Although Tony Blair came to power as leader of a Labour government, his premiership has not followed the standard Labour Party policy of pacifism and anti-war sentiment. Neither has there been towards US foreign policy.
Mr Blair reportedly stated that we might be a lucky generation that’ll never need to send individuals to war. In reality, he’s participated in more military campaigns than any British Prime Minister in living memory.
He’d a clear admiration for Margaret Thatcher and her handing of the Falklands War. When he entered office in 1997, he even contacted Mrs Thatcher on matters of authorities, even though she left office 7 years previously in 1990.
His first taste of the delight of war came in 1999 when the UK participated in the NATO directed airborne bombing of Yugoslavia with all the purpose of getting Slobodan Milosevic to withdraw his troops from Kosovo. Among all the NATO leaders, it was Blair who sought to demonise Milosevic and make comparisons with all the ethnic cleansing policies of Serbia and the Nazi Holocaust.
Mr Blair had moved on to other foreign ventures.
An important lesson which Mr Blair learnt from the Kosovo campaign was that it’s unwise to hand his enemies over . Mr Milosevic sadly died during the trial and Tony Blair was robbed of the publicity success which may have followed the inevitable guilty verdict.
Britain sent troops ostensibly to evacuate British nationals in danger during a rebel rebellion. It shortly became clear that Mr Blair had a long term strategy to support the democratically elected authorities of the diamond rich country. This strategy suffered a setback when a tiny contingent of UK forces were caught with a rebel faction called the West Side Boys in September 2000. Mr Blair said that British soldiers are held against their will anywhere in the world, it is something the government takes quite seriously. After several diplomatic exchanges that were perfunctory, a rescue mission was authorised by Mr Blair. Just one British paratrooper was killed throughout the successful raid.

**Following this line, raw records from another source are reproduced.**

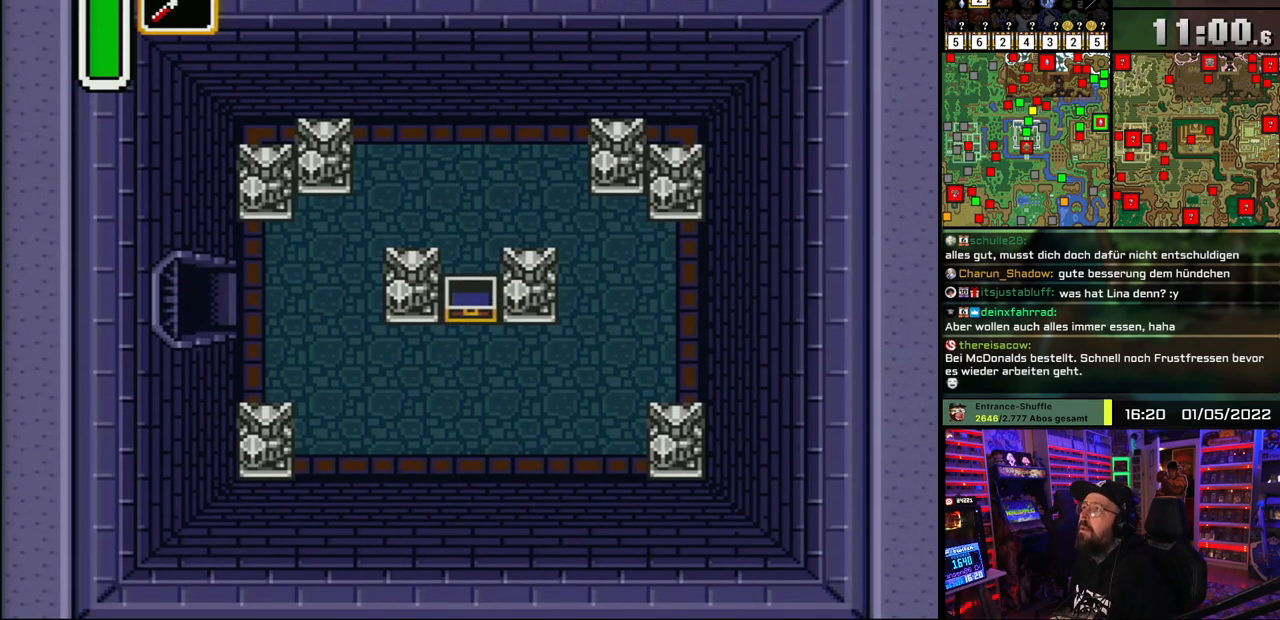
{"buttons": [], "events": [[433, "DPAD_LEFT", "up"]]}
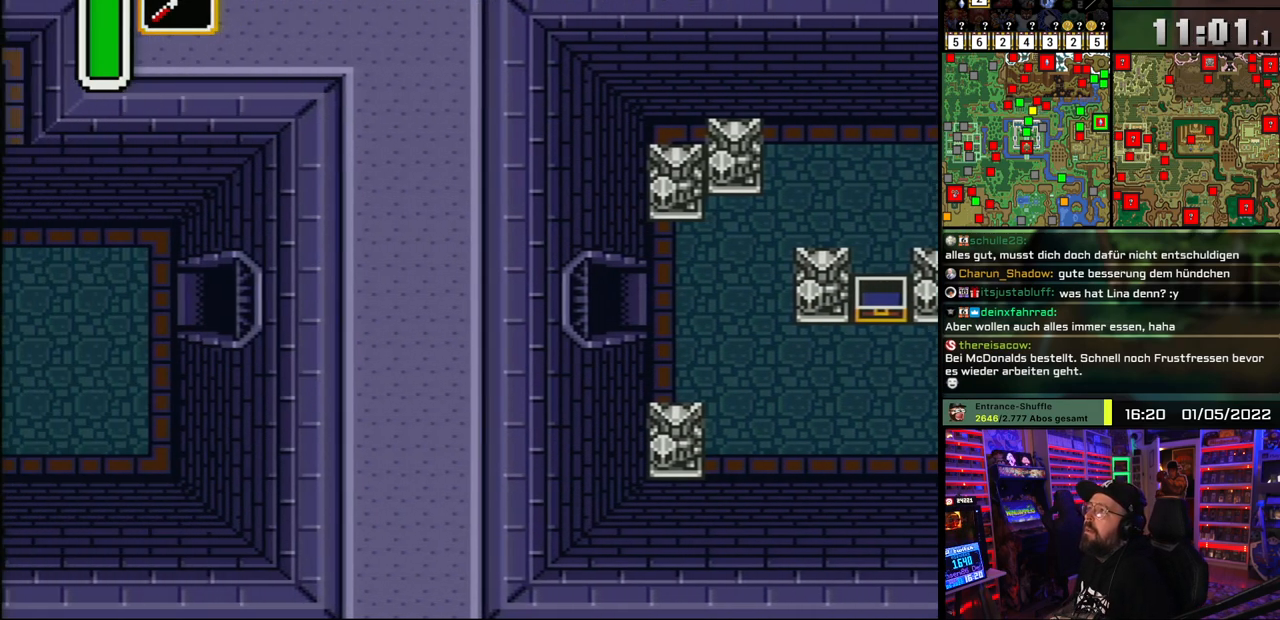
{"buttons": ["DPAD_LEFT"], "events": [[217, "DPAD_LEFT", "down"]]}
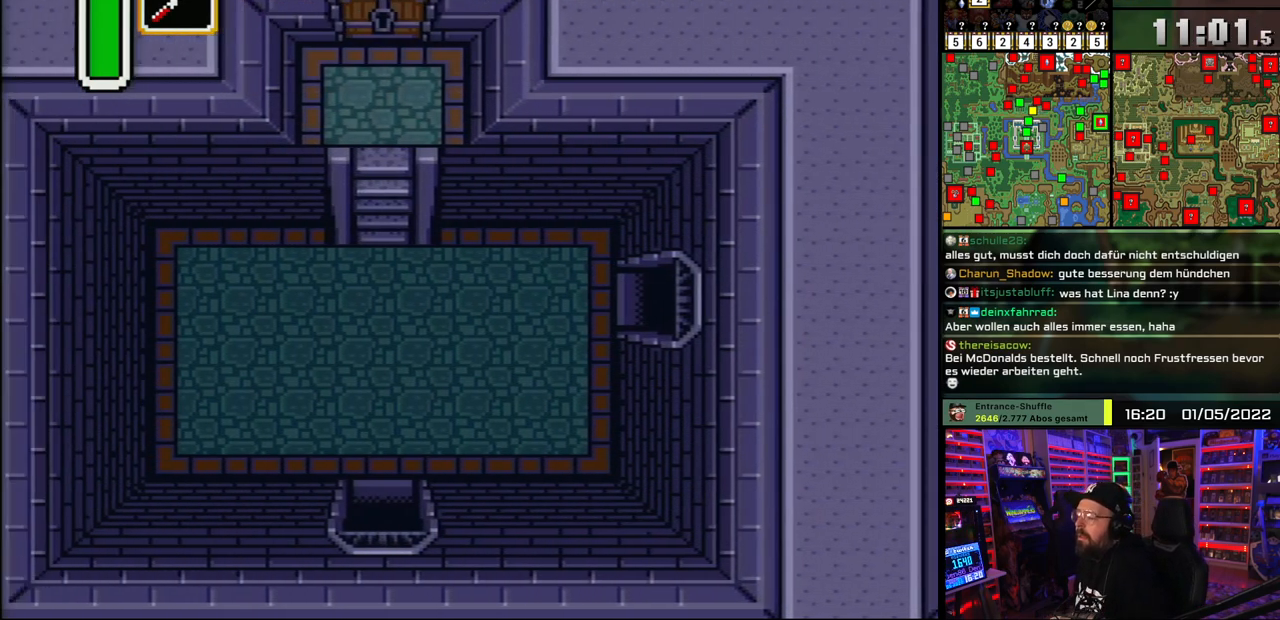
{"buttons": ["DPAD_LEFT"], "events": []}
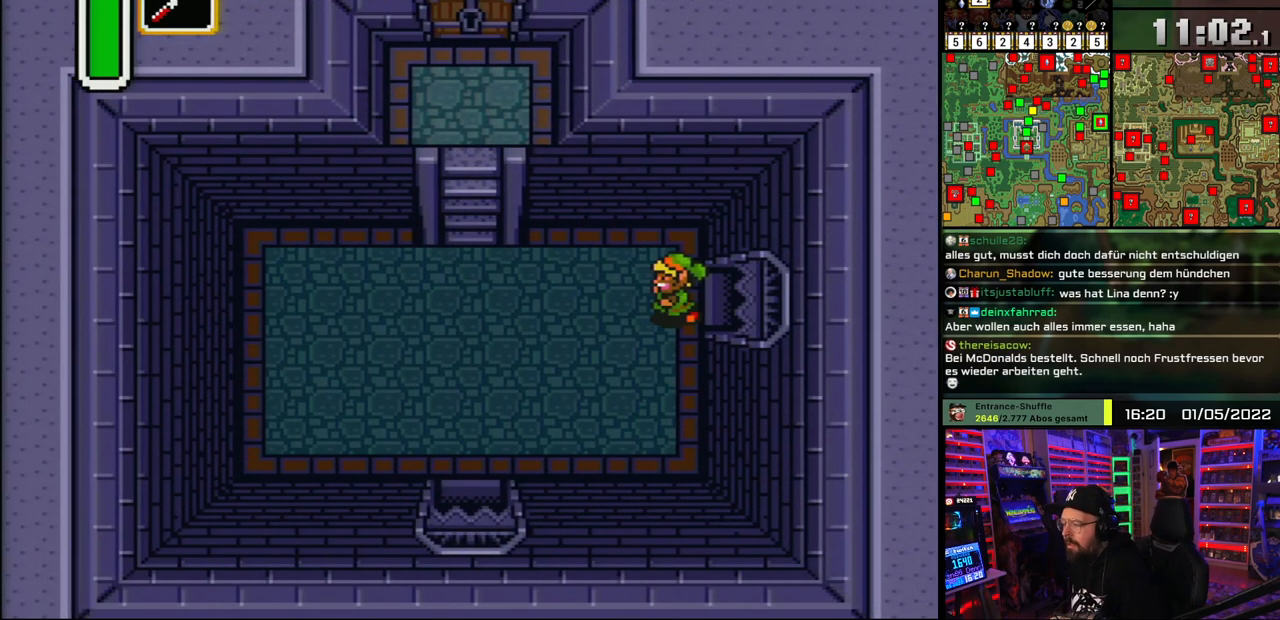
{"buttons": ["DPAD_LEFT"], "events": []}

During a trip to Sierra Leone, wherever he went, Mr Blair was hailed as the saviour of the country and applauded. This evidently whetted his appetite for additional foreign adventures.
The aftermath of the terrorist attack on the united states soon overtook the applause of adoring crowds in Sierra Leone in September 2001. Mr Blair committed British troops from Afghanistan to the removal of the Taliban along with the hunt for Osama Bin Laden. After that, The Taliban managed to regroup and Mr Bin Laden remained at large and re-entered Afghanistan after both Blair and Bush had declared the campaign a success.
The invasion of Iraq in 2003 by the US and UK led coalition has eventually discredited Tony Blair’s qualifications as a war leader , and it has sealed his fate as a politician with international ambitions which proved catastrophic, both to his own country also to the world at large.
The performance of Saddam was a badly managed event that was made worse by the truth that Mr Blair was holidaying with a pop star during the time in Florida.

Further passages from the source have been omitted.